И Веселина, и мать ее, и брат вместе с женой Виктора и его дочуркой погибли в тот день, когда на двор ворвались гульдские драгуны. Парень видел, как издевались над женщинами, насиловали их. Сам был прибит к воротам, там же и пулю в живот получил.
— Да ничего особенного, — недовольно вздохнул Виктор. — Война окончилась, гульды ушли за Турань. Выходит, крестьянам пора выбираться из лесных шалашей да землянок и двигать обратно, восстанавливать дома.
— Поспеют ли? — усомнился раненый.
— Дома-то поставят, а вот как выживать будут в эту зиму — не ведаю. Наверное, уж великий князь поможет. Откроет свои закрома.
— Эдак раз поможет, вдругорядь приключится неурожай, а там и кабала подоспеет, — недоверчиво хмыкнул Горазд. Он помнил, каково это — за долги попадать в неволю.
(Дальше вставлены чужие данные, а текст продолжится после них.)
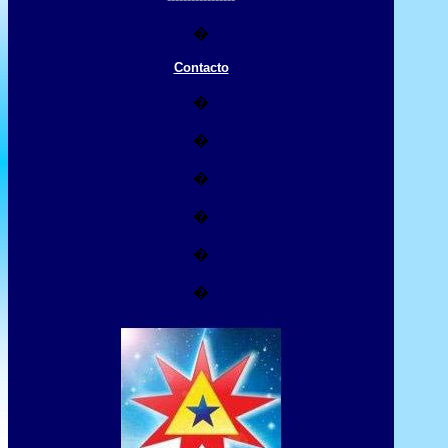
�
Contacto
�
�
�
�
�
�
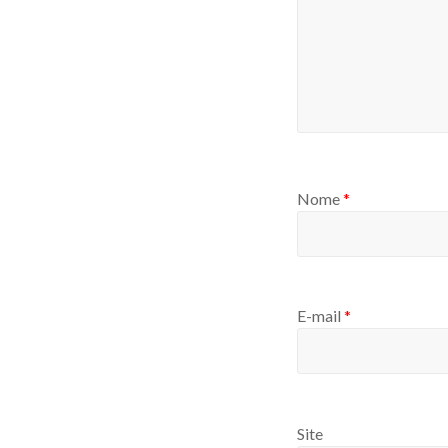
Nome
*
E-mail
*
Site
Нельзя сказать, чтобы Виктор одобрял сложившийся порядок вещей. Но и поделать с этим ничего не мог, а потому просто принял ситуацию как данность, постарался приспособиться, а не прошибать лбом каменную стену. Принять-то принял, но как-то по-своему, по-особенному. Вот вроде были у него холопы, но хозяин-то из него вышел непутевый. Потому как на одной холопке сам оженился, остальных допустил до своего сердца. И стали они скорее и не холопами для него, а родней, коей у него не имелось по понятным причинам. Может, у Добролюба где-то кто-то и был, да только он и сам о том не помнил, а уж у Виктора тут точно никого. Сначала — никого не было, теперь — никого не стало. Разве что Горазд, ведь тоже человек не чужой, да еще где-то Богдан есть, о котором он ничего не слышал уж пару месяцев.
— Ты вот что, Горазд. Возьми.
— И что это? — Парень взвесил кошель в руке.
— Там сто рублей, стало быть, тридцать три гривны. Вот еще и грамотка тебе, мною писана, о том, что серебро это ты не украл, а получил от меня. Выкупи родителей да братьев. Этого должно хватить. Не гляди на меня так, ничего ты мне не должен. И род твой в должниках не останется. Была у меня семья большая, и вы все в той семье были, а теперь опять я один. А что до той деньги, так я и без того собирался тебе на семью выделить, просто не хотел давать за так, а чтобы с потом и кровью, потому как дареное за красивые глазки не ценится.